Start of Listed entries

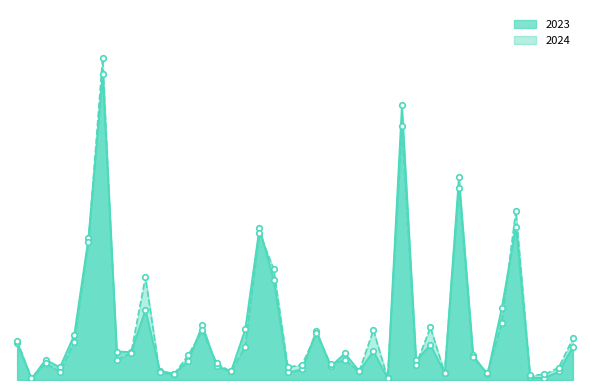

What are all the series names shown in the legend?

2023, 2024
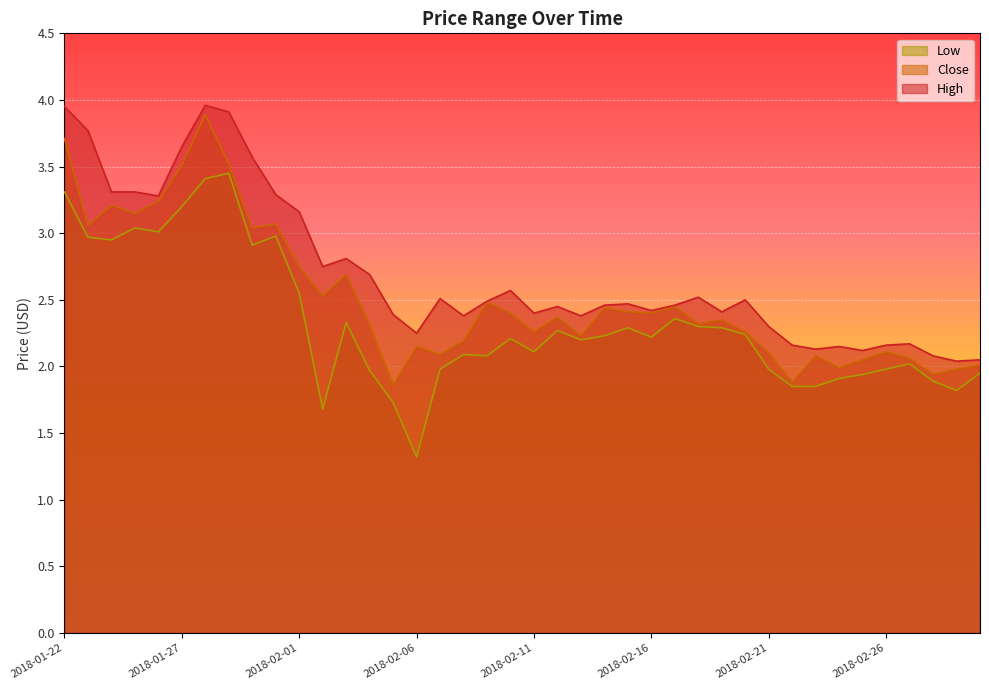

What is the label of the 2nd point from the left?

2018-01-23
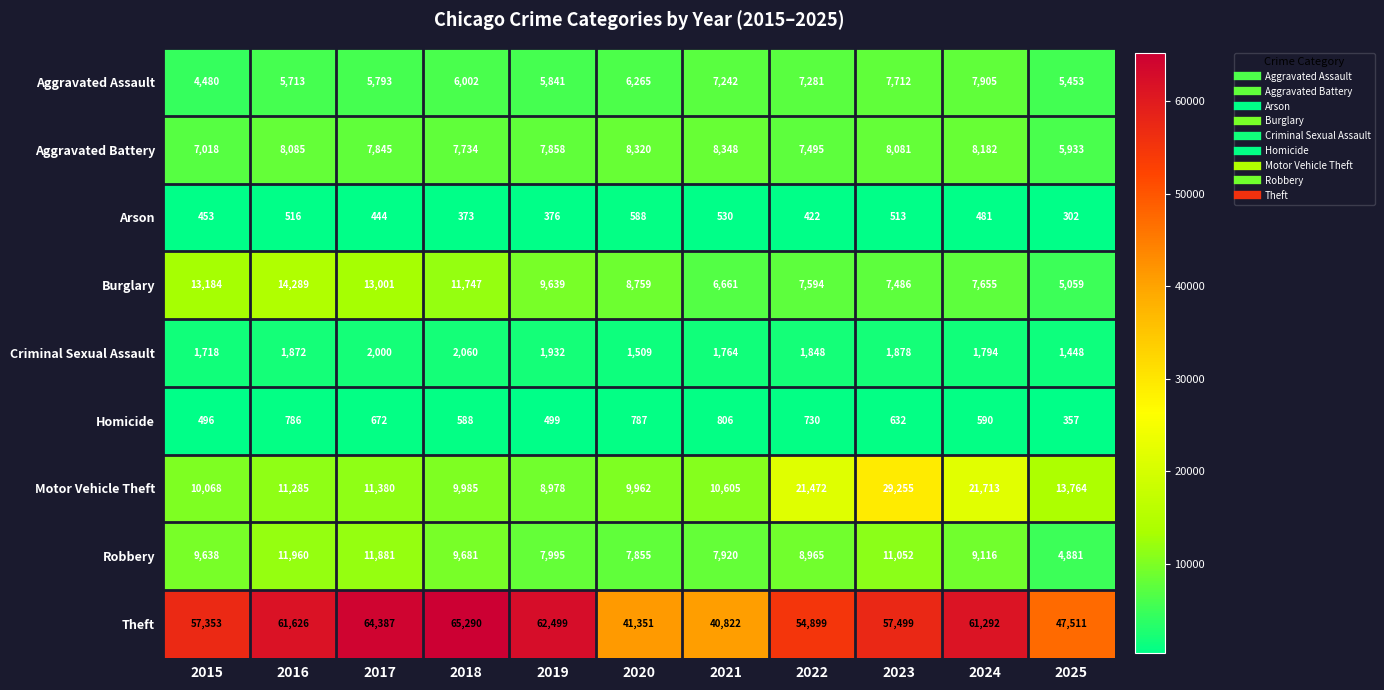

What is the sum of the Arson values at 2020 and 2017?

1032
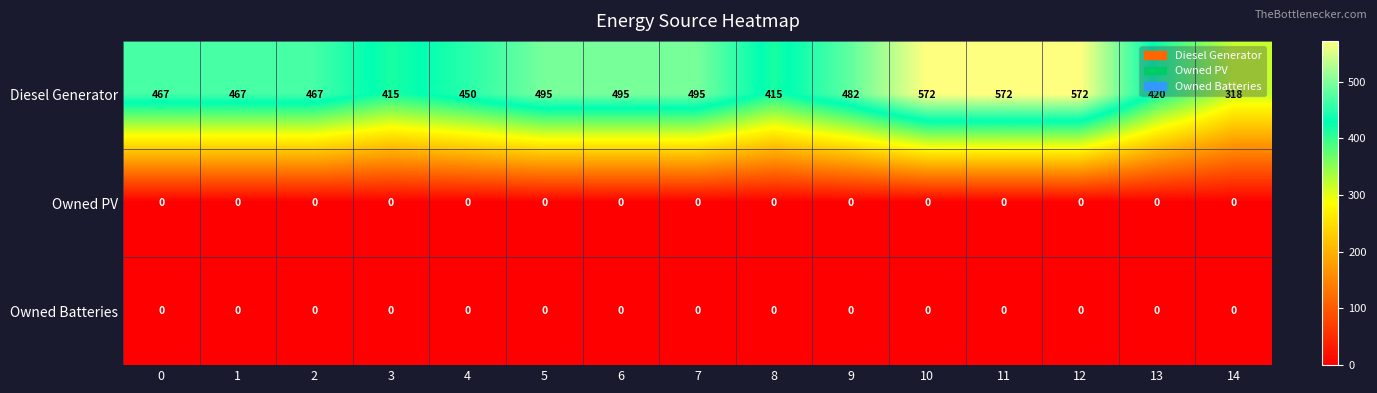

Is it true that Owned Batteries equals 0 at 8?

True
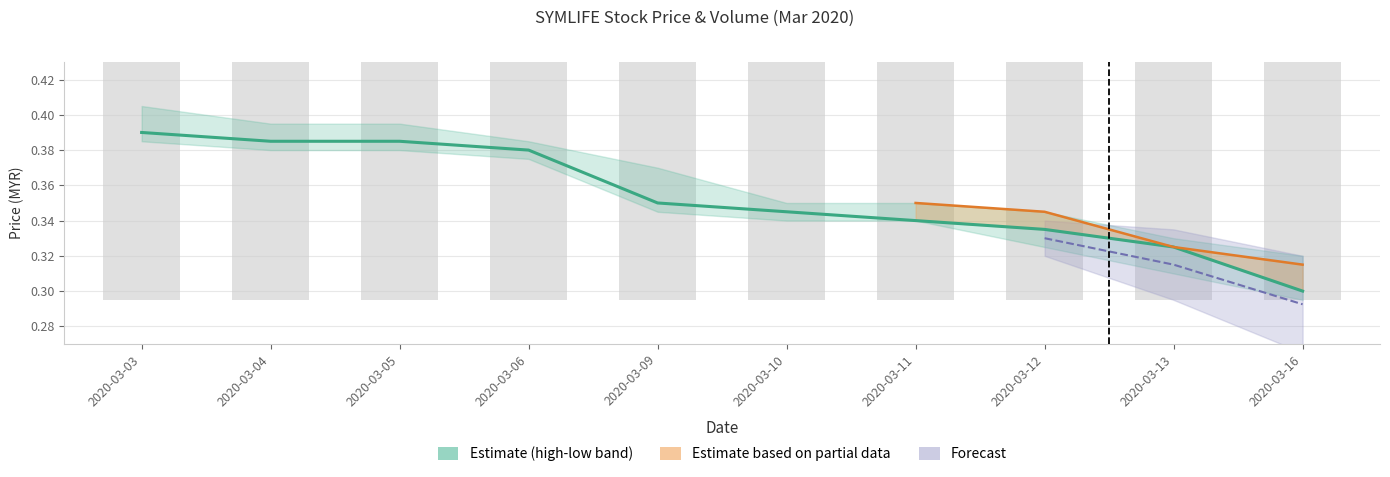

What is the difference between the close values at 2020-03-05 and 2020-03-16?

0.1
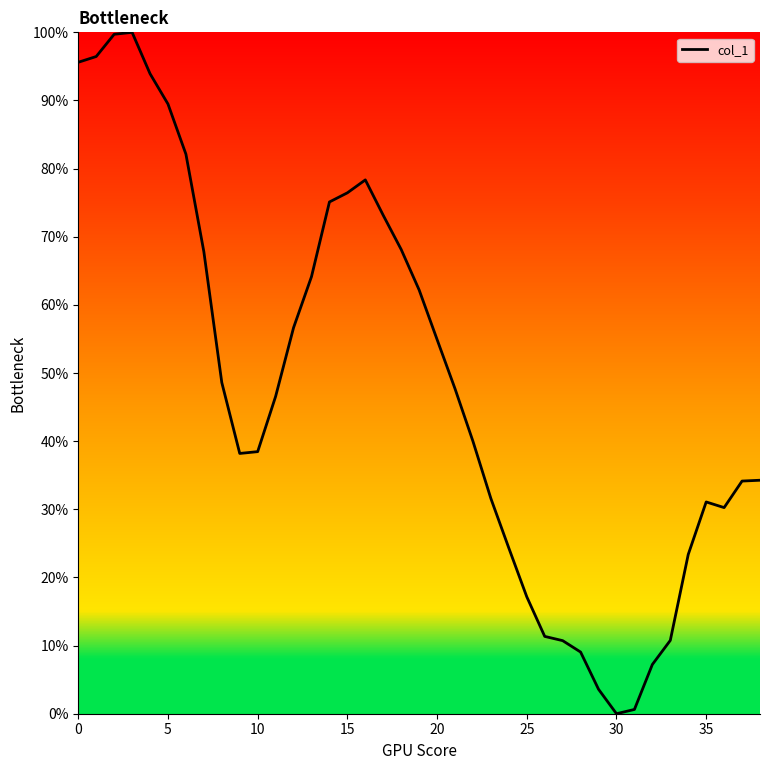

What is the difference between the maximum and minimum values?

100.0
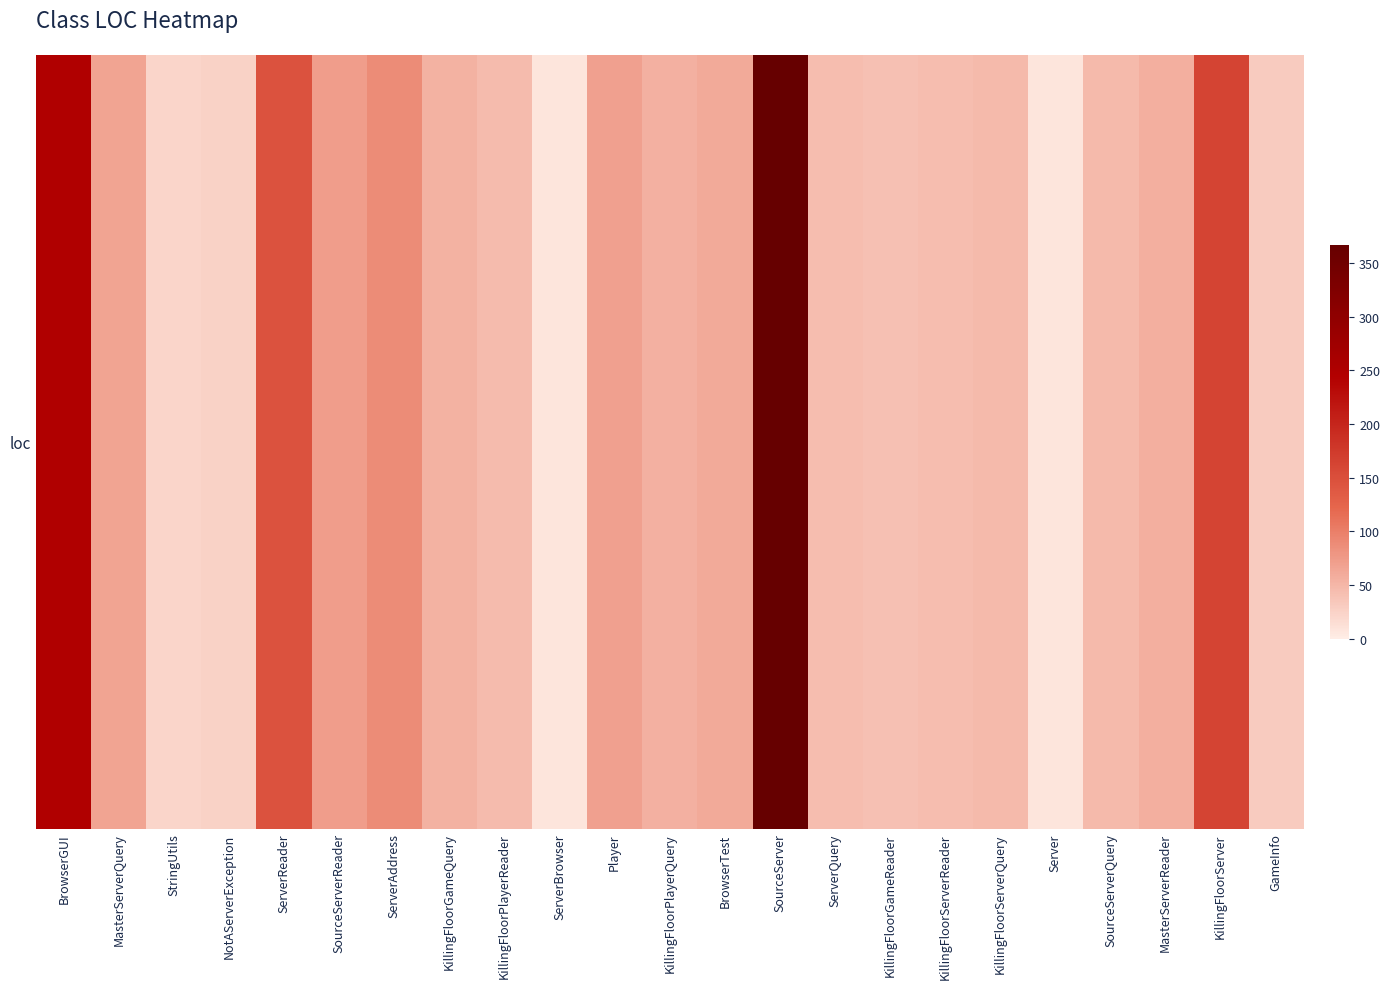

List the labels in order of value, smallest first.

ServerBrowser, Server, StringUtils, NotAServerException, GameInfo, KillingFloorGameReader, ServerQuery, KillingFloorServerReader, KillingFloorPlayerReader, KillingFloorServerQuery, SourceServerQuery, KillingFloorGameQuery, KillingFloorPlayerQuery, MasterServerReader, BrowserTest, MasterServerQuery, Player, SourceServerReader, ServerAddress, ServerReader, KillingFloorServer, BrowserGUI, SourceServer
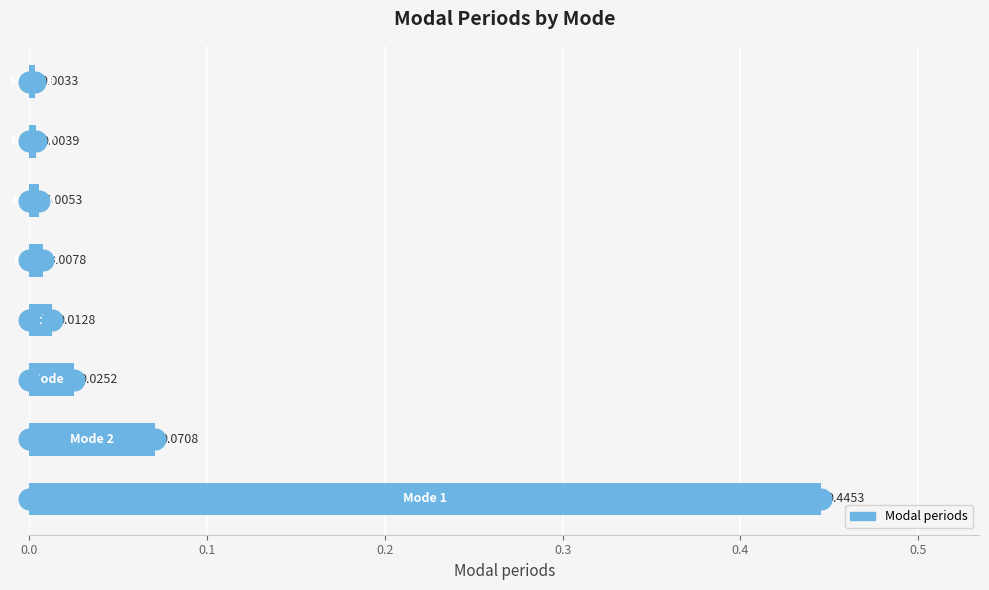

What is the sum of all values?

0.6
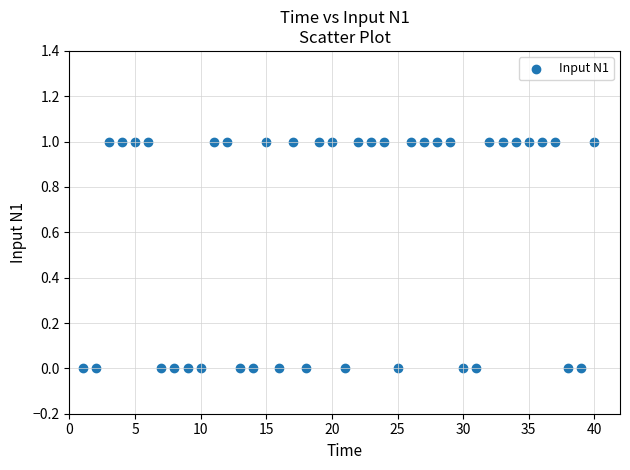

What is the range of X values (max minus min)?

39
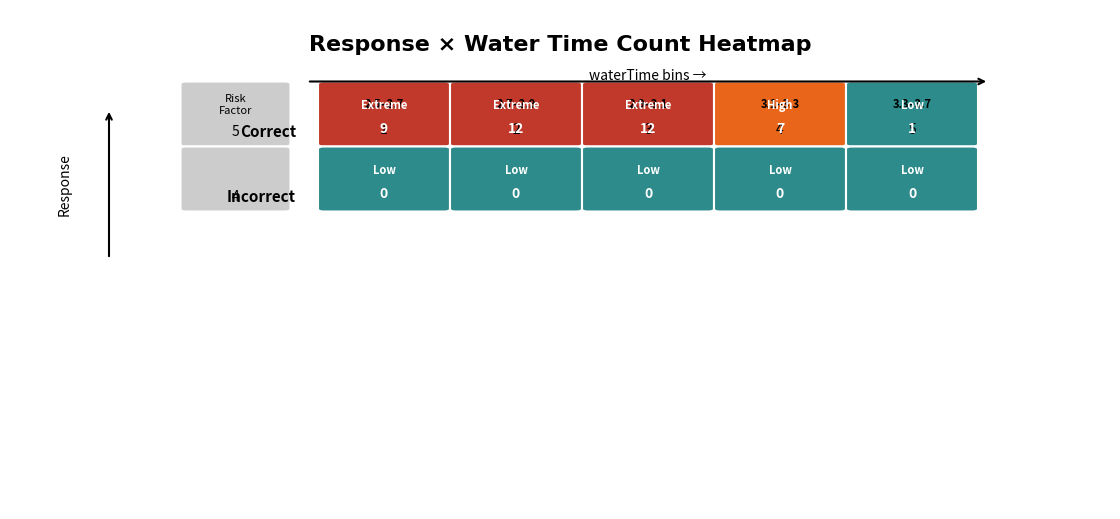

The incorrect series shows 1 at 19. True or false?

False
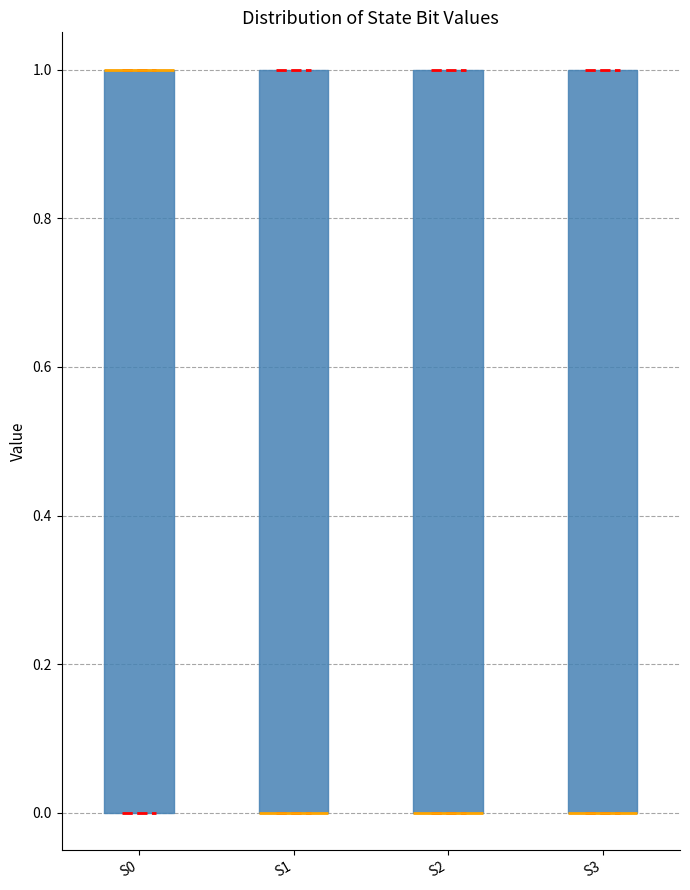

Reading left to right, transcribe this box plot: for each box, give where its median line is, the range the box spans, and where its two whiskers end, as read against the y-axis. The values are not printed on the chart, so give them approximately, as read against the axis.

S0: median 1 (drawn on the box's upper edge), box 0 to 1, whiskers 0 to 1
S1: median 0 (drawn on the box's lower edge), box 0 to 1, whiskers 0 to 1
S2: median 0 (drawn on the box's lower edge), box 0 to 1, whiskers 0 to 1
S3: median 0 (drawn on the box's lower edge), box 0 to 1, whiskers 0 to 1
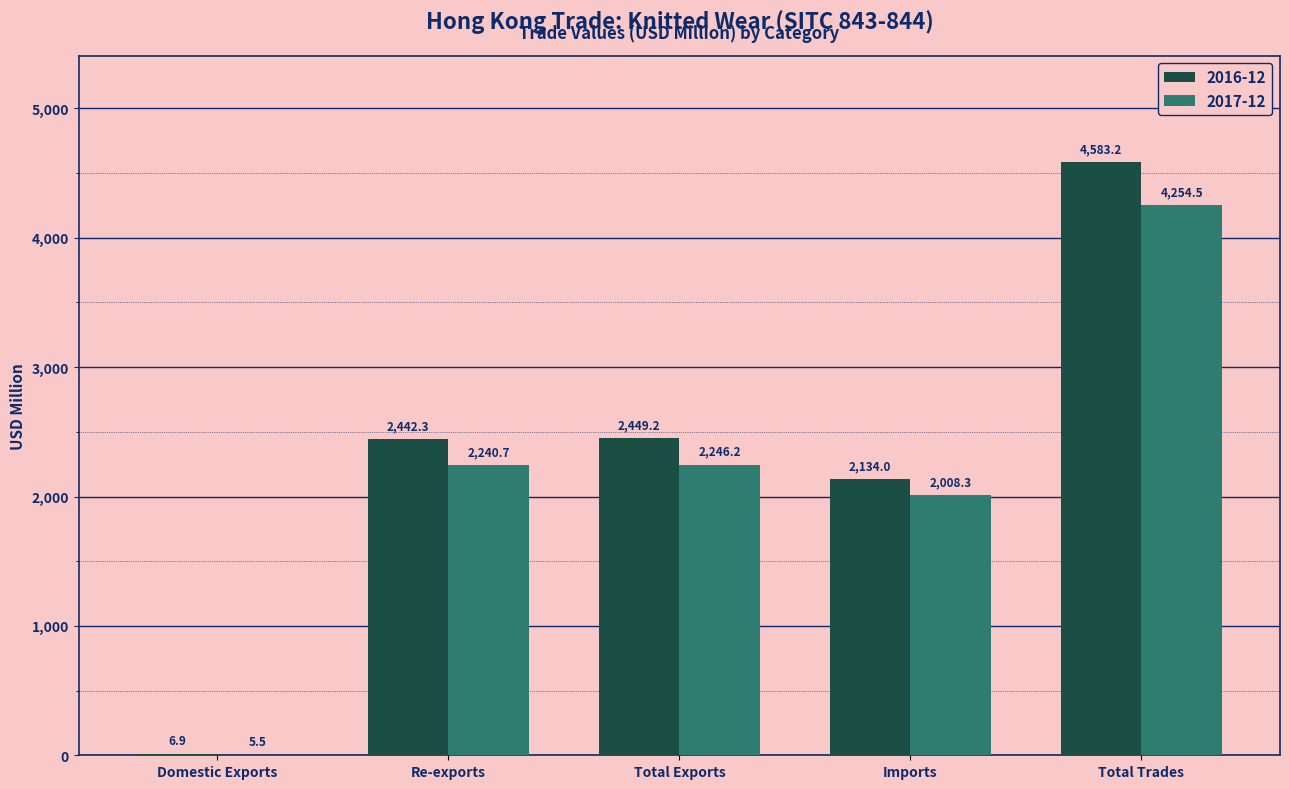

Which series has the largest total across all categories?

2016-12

End of Listed entries

Copy these rows word for word, beginning with the very first one and ending after the line that contains "Reading left to". Leave the pictures out of your copy.

What are all the series names shown in the legend?

2023, 2024

What is the label of the 2nd point from the left?

2018-01-23

What is the sum of the Arson values at 2020 and 2017?

1032

Is it true that Owned Batteries equals 0 at 8?

True

What is the difference between the close values at 2020-03-05 and 2020-03-16?

0.1

What is the difference between the maximum and minimum values?

100.0

List the labels in order of value, smallest first.

ServerBrowser, Server, StringUtils, NotAServerException, GameInfo, KillingFloorGameReader, ServerQuery, KillingFloorServerReader, KillingFloorPlayerReader, KillingFloorServerQuery, SourceServerQuery, KillingFloorGameQuery, KillingFloorPlayerQuery, MasterServerReader, BrowserTest, MasterServerQuery, Player, SourceServerReader, ServerAddress, ServerReader, KillingFloorServer, BrowserGUI, SourceServer

What is the sum of all values?

0.6

What is the range of X values (max minus min)?

39

The incorrect series shows 1 at 19. True or false?

False

Reading left to right, transcribe this box plot: for each box, give where its median line is, the range the box spans, and where its two whiskers end, as read against the y-axis. The values are not printed on the chart, so give them approximately, as read against the axis.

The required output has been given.